_WHAT YOU HAVE TO DO_.
From the first line to the last, restate the data word for word.

_PROVIDED DATA_.

------------------------

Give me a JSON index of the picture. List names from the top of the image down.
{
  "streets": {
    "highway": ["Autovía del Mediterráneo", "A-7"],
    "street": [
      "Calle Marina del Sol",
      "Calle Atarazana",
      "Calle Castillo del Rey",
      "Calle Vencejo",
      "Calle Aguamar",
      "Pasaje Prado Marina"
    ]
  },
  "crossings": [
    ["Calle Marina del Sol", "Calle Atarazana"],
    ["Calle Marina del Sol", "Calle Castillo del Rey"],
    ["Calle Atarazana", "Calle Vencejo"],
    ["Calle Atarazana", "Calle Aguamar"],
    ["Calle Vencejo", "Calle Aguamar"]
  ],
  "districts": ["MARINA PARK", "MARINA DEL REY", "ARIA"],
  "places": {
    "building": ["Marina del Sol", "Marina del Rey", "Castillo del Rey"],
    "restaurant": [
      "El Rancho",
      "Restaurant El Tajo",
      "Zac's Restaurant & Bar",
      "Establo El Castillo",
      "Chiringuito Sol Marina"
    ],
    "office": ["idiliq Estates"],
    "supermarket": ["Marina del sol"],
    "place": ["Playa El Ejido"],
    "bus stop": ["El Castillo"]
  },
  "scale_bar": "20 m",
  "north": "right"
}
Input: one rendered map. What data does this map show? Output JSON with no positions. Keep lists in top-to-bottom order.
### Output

------------------------

_REPLY TO THE TASK_.
Give me a JSON index of the picture. List names from the top of the image down.
{
  "streets": {
    "highway": ["Autovía del Mediterráneo", "A-7"],
    "street": [
      "Calle Marina del Sol",
      "Calle Atarazana",
      "Calle Castillo del Rey",
      "Calle Vencejo",
      "Calle Aguamar",
      "Pasaje Prado Marina"
    ]
  },
  "crossings": [
    ["Calle Marina del Sol", "Calle Atarazana"],
    ["Calle Marina del Sol", "Calle Castillo del Rey"],
    ["Calle Atarazana", "Calle Vencejo"],
    ["Calle Atarazana", "Calle Aguamar"],
    ["Calle Vencejo", "Calle Aguamar"]
  ],
  "districts": ["MARINA PARK", "MARINA DEL REY", "ARIA"],
  "places": {
    "building": ["Marina del Sol", "Marina del Rey", "Castillo del Rey"],
    "restaurant": [
      "El Rancho",
      "Restaurant El Tajo",
      "Zac's Restaurant & Bar",
      "Establo El Castillo",
      "Chiringuito Sol Marina"
    ],
    "office": ["idiliq Estates"],
    "supermarket": ["Marina del sol"],
    "place": ["Playa El Ejido"],
    "bus stop": ["El Castillo"]
  },
  "scale_bar": "20 m",
  "north": "right"
}
Input: one rendered map. What data does this map show? Output JSON with no positions. Keep lists in top-to-bottom order.
### Output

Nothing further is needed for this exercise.